Influence and Context in the Grapevine
The Grapevine calculates User Influence, one layer at a time.
The Grapevine enables you and your community to identify who is the most trustworthy, and in what context, so they can help you curate content, facts, and information.
To accomplish the above goal, users issue Trust Attestations which are then processed by the Grapevine into Influence Scores. Trust Attestations and Influence Scores are contextual, with Context defined using two dimensions: the action dimension and the category dimension. In this post, we review what this means and how it works in some detail.
Let us start with an example. Suppose Alice knows that Bob is an aficionado of all kinds of movies and typically makes good recommendations of what to watch. The corresponding Trust Attestation might be: Alice endorses Bob as being trustworthy to create recommendations (the action) relating to the topic of movies (the category). In this example, the Context would be the action: to create recommendations, and the category: movies. What about users whom Alice does not know directly, but are known by her community? Her Grapevine will gather all Trust Attestations like the one above, combine them to calculate a weighted average, and produce a Trust Score for each of those users. When Alice is deciding what movie she wants to watch some day, her Grapevine takes such Trust Scores into account to know whose movie ratings to listen to and whose to ignore.
When Alice creates any given Trust Attestation, she must select the appropriate Context. To do this, she selects from a list of actions and a list of categories, with each list maintained and organized into hierarchies by Alice and her Grapevine. If comedies, dramas, and westerns are subcategories under movies, then Alice’s attestation effectively endorses Bob for each of those subcategories (and their subcategories, and so on), without the need to create independent attestations for each and every subcategory.

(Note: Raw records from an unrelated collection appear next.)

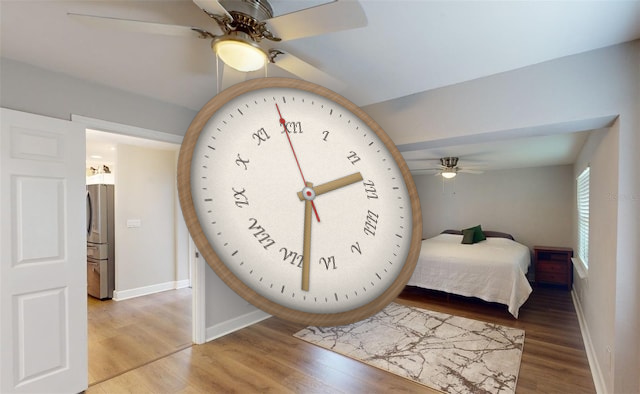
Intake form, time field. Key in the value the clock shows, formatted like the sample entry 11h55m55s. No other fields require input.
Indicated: 2h32m59s
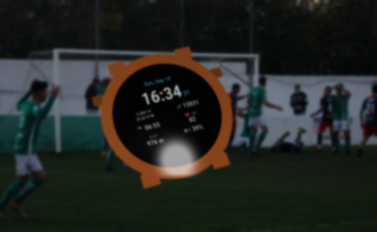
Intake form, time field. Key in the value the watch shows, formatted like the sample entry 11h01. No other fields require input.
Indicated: 16h34
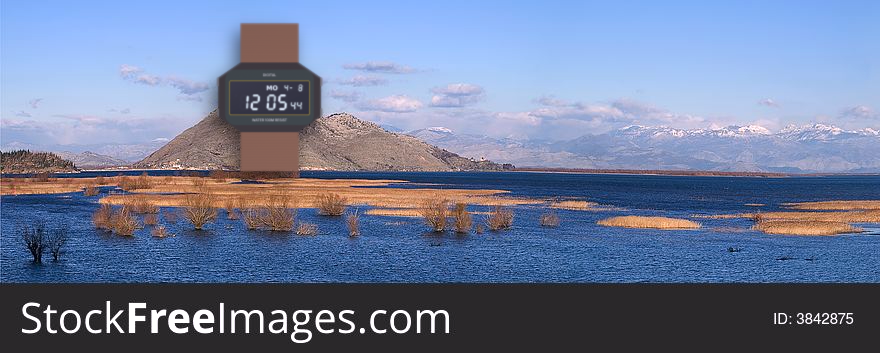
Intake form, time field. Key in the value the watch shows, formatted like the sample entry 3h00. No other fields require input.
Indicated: 12h05
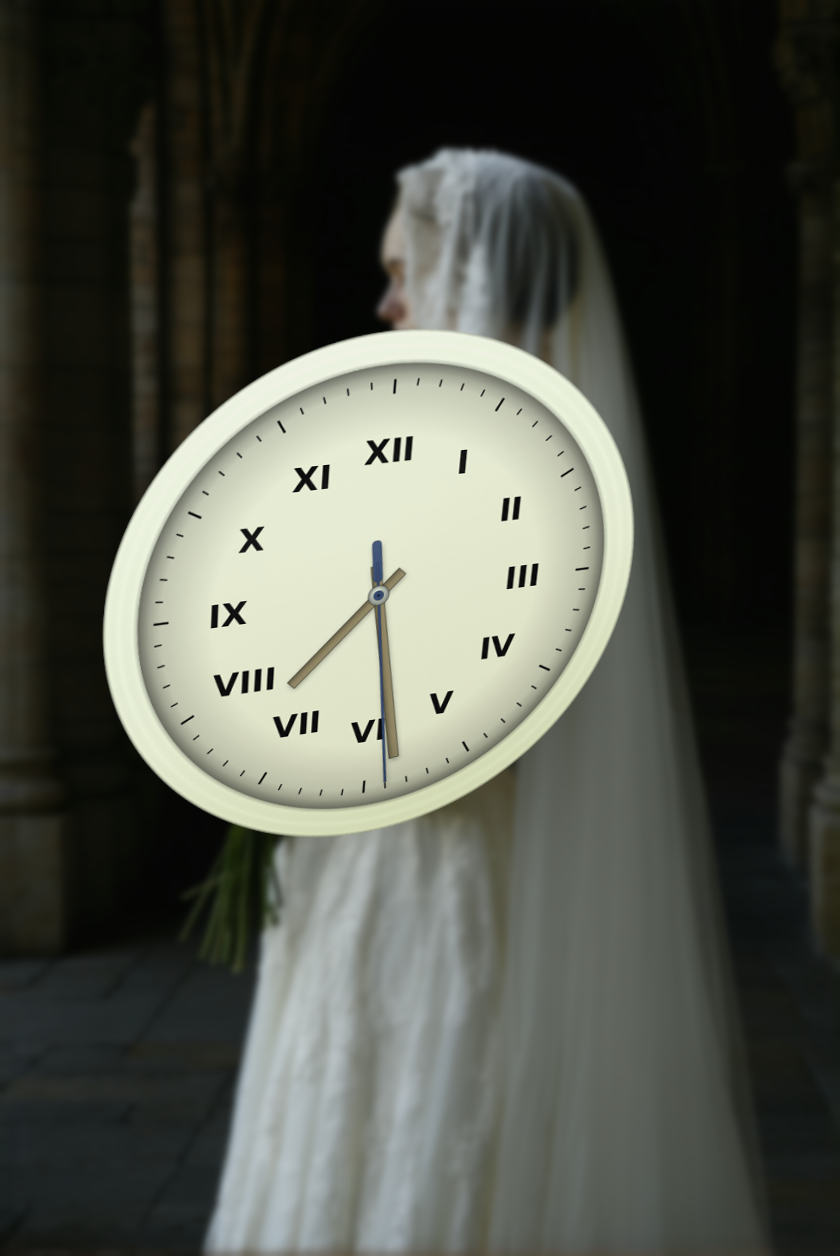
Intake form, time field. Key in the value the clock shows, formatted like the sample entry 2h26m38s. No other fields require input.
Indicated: 7h28m29s
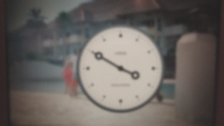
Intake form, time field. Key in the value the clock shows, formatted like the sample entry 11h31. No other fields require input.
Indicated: 3h50
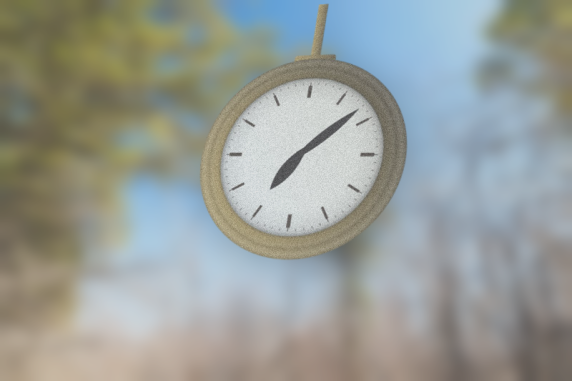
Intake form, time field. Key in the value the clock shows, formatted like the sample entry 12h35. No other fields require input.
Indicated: 7h08
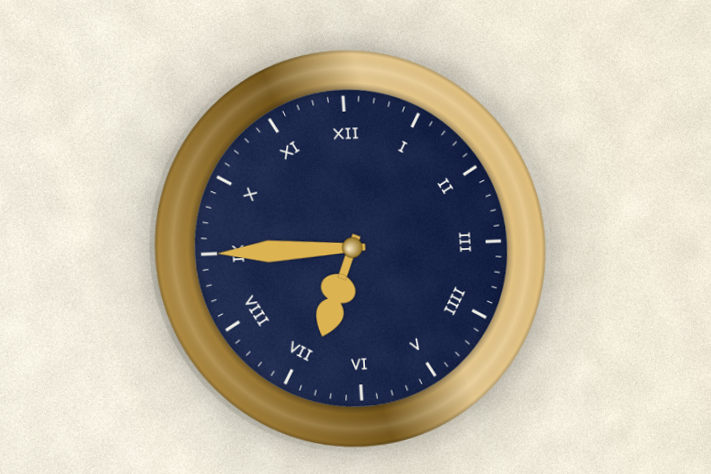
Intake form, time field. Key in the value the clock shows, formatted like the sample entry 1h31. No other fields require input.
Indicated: 6h45
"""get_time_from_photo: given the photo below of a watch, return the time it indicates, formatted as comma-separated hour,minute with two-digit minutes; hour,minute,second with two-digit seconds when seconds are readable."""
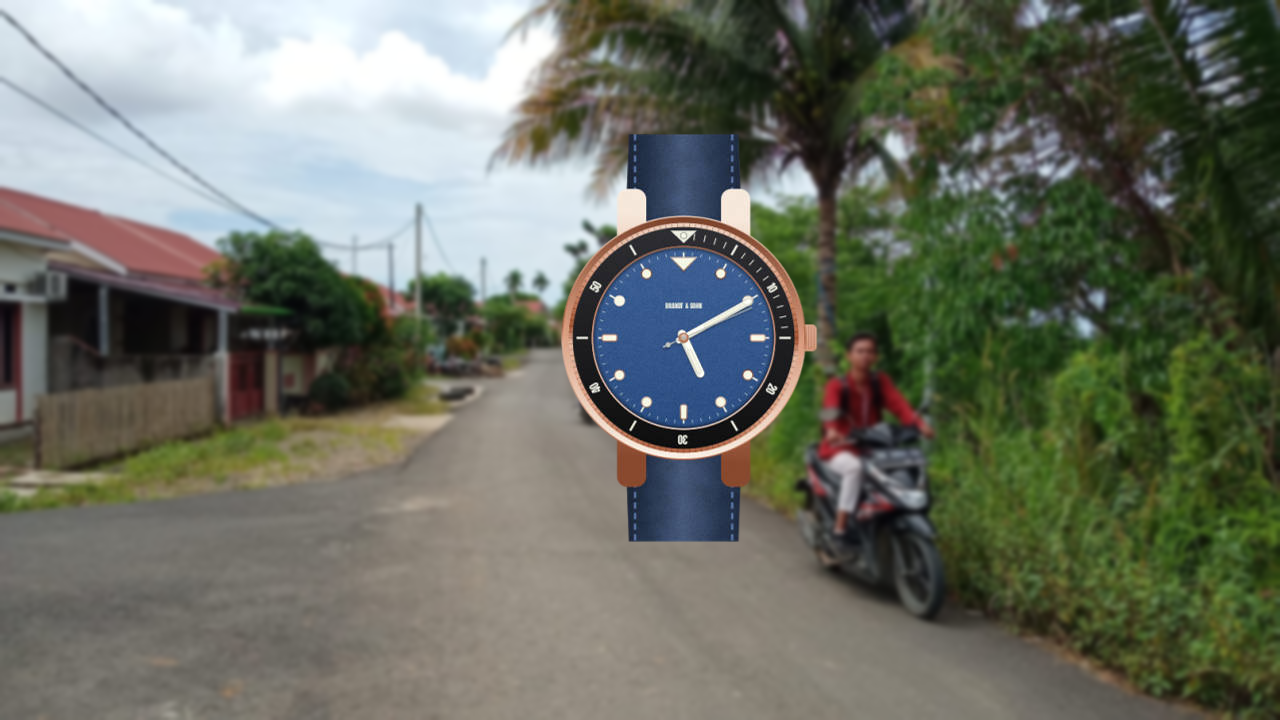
5,10,11
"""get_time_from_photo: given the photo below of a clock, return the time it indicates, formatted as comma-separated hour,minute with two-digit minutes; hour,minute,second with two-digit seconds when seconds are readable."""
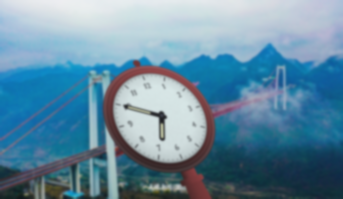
6,50
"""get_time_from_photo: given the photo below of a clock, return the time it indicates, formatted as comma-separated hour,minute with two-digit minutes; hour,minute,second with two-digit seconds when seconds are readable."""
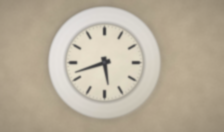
5,42
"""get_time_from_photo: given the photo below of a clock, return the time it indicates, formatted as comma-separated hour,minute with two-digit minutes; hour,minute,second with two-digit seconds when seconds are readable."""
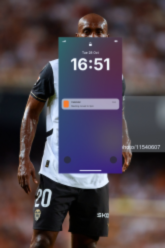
16,51
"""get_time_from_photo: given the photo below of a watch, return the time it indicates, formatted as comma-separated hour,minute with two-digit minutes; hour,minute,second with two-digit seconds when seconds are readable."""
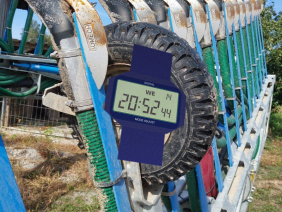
20,52,44
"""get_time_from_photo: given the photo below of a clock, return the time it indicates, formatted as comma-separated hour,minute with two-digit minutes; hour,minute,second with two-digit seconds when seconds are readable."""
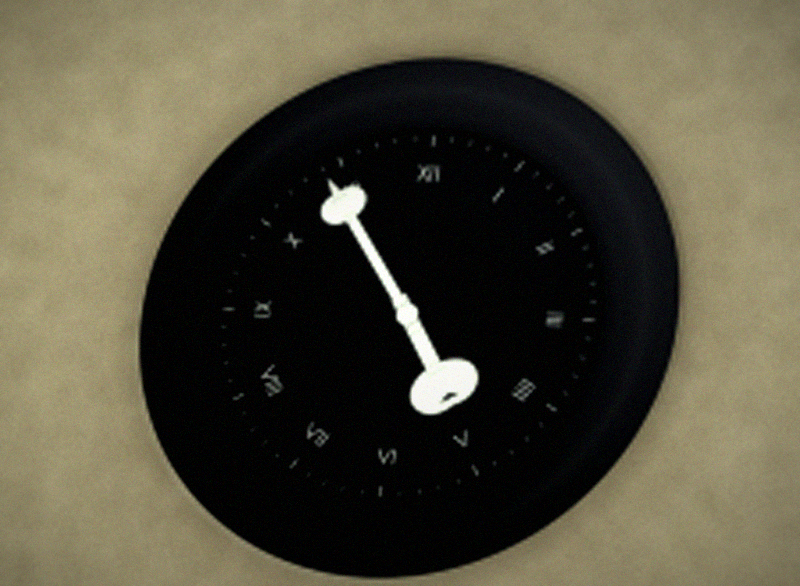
4,54
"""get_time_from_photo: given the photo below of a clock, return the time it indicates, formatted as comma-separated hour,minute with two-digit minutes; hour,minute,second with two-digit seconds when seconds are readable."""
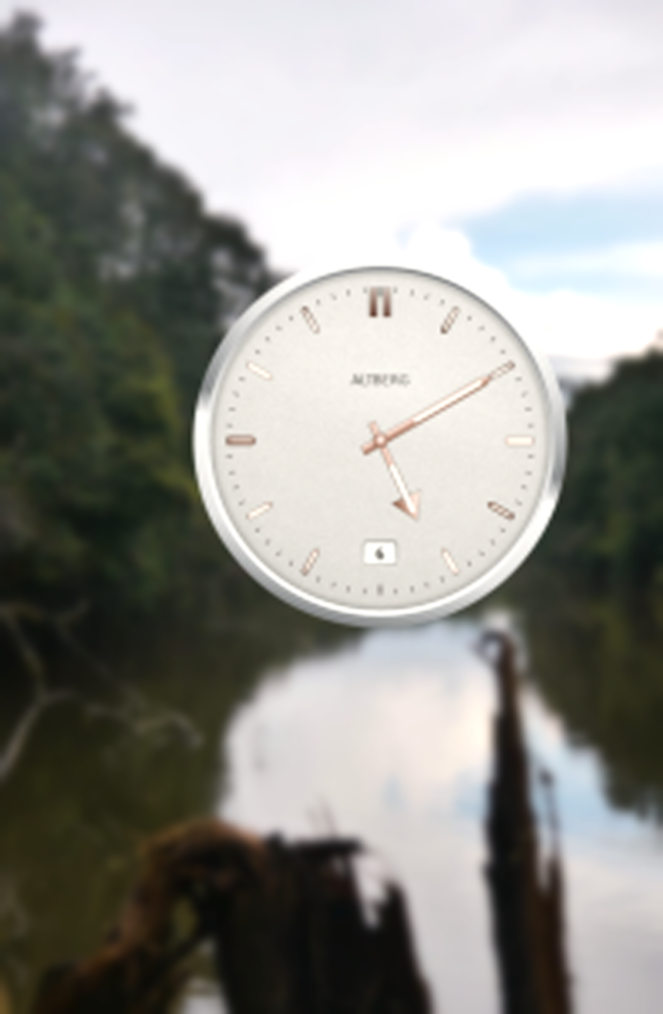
5,10
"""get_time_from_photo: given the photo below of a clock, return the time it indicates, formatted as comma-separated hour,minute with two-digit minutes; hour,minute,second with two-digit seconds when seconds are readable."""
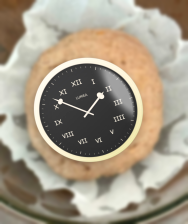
1,52
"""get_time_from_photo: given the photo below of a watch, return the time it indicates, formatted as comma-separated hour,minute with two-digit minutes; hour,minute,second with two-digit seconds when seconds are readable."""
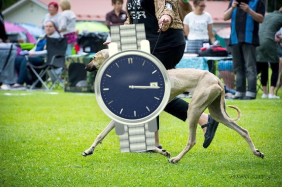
3,16
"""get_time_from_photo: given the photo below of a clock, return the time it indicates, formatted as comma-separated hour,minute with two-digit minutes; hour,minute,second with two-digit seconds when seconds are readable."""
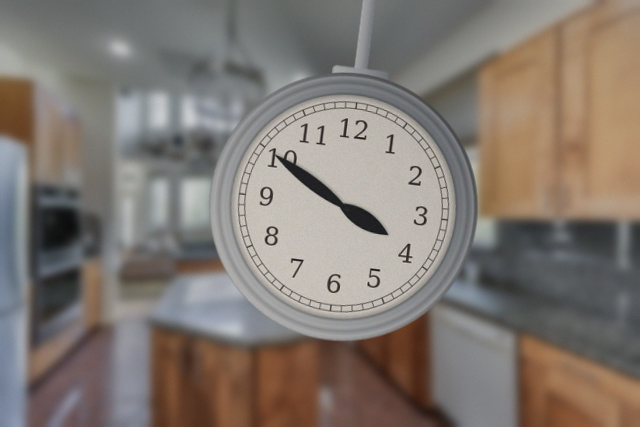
3,50
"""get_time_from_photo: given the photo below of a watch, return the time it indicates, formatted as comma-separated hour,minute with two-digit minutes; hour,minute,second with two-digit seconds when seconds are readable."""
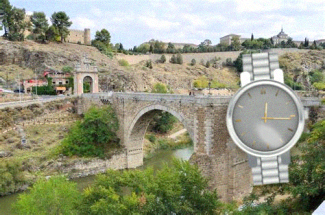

For this reason, in the early days of the Grapevine, users are going to focus on broad-Context Trust Attestations, with the most broad taking the form: Alice endorses Bob for all actions, in all categories. After the Grapevine has been sufficiently fleshed out at the base layer, users will begin the process of making attestations that are more specific.
Suppose, for example, that Alice thinks Bob to have excellent taste in all types of movies, with the sole exception of comedies, where for whatever reason he has poor taste. She could create an additional attestation to that effect, in which case her more specific attestation in the child category of comedies would override the more general attestation in the parent category of movies. But if she thinks he has great taste in all types of movies, there’s no need for her to create separate attestations for each sub-category. One attestation in the parent category is sufficient.
Some Contexts are “adjacent” to one another, with neither being the parent or the child of the other. For example, Alice’s endorsement of Bob’s ability to create recommendations about movies does not imply anything about his ability to curate Wikifreedia articles about movies, to write the screenplay for a movie, to produce a movie, etc. None of these layers would inherit trust regarding any of the others, and so each of these actions would require an independent attestation.
Note that all of this is pretty much the way our brains would handle similar information in real life.
As stated above, the most generic of all Trust Attestations would be for Alice to trust Bob in all actions and in all categories. The most generic Influence Score tells Alice how much trust to place in any given user in all actions and in all categories. In the absence of more specific information, her Grapevine will always fall back upon more generic Influence Scores, ultimately to this most generic score. The Influence Score can therefore be said to exist in layers, with the Influence Score in all actions and in all categories being the base layer of trust for the Grapevine, and more specific scores being layered on top of more generic layers.
Summary
The Trust Score is the Grapevine’s recommendation to Alice of how much trust to place in Bob for any given action and in any given category. Each Context defines a unique own trust layer, with broadly applicable, generic layers on the bottom and specific, niche layers on top. As the Grapevine ecosystem gains users and gets built out over time, we should expect the foundational layers to form first, followed by progressively higher layers that are as specific and niche as required to serve the needs of its users and the community.